【書評】なぜ仕事一辺倒の人に限って定年後「認知症」になるのか

 

急速に増える認知症が都会に多いのは、単に高齢者の数が多いからではない。知的な仕事をしてきた人や社会的地位の高い人が、その役割を失ったとき急速に認知症の症状が進むようだ。自分に価値がないと感じるストレスから自らを解決するため自分の脳を壊していくのではないか。本人はいいが、周りは悲劇だ。仕事一途で周りの人とつながりを持たないで生きてきた男性は危ない。

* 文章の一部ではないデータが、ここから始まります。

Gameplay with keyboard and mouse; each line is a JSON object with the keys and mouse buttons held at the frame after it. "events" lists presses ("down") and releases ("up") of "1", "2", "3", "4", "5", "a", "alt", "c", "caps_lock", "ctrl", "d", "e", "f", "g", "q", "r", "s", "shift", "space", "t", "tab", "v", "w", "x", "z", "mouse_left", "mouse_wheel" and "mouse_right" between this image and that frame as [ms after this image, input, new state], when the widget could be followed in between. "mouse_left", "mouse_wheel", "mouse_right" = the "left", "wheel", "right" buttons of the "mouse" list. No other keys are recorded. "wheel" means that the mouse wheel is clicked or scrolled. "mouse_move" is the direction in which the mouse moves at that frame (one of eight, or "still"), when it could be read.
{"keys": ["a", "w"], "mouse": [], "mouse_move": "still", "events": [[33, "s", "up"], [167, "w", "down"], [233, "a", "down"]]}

一方で、歳をとっても友人や社会とのつながりを保ち、社会的存在として自分の居場所を確保することに長けている女性は、同年齢で比較すると男性に比べて認知症になる危険性は低い。一人暮らしで自分のことは自分でやらなければならない人も、認知症のリスクを下げている。在宅医療を専門とする医師によれば、リスクが高いのは、家族の中で孤立している年寄りである。

認知症対策としては、薬だけに頼るのではなく、高齢者から居場所と役割を奪わない環境作りが必要である。ボランティアなど社会貢献を通じ、感謝の言葉を言われる環境作りが大切である。ささやかでも経済活動に参加できればさらにいい。「役に立ちたい」「感謝されたい」とはわたしも望むとこである。

高齢化の進展とともに急速に拡大する認知症に、日本はどう対応するか、世界中が注目している。認知症はその潜在的コストの巨大さから、社会を揺るがしかねない課題となっている。この問題に日本が適切な対処法を示し、国際貢献しなければならない。世界が憧れる素晴らしい国になるには、やはり団塊の世代の人々の意識改革が必要だと、勝手に思うわずかに歳上のわたしである。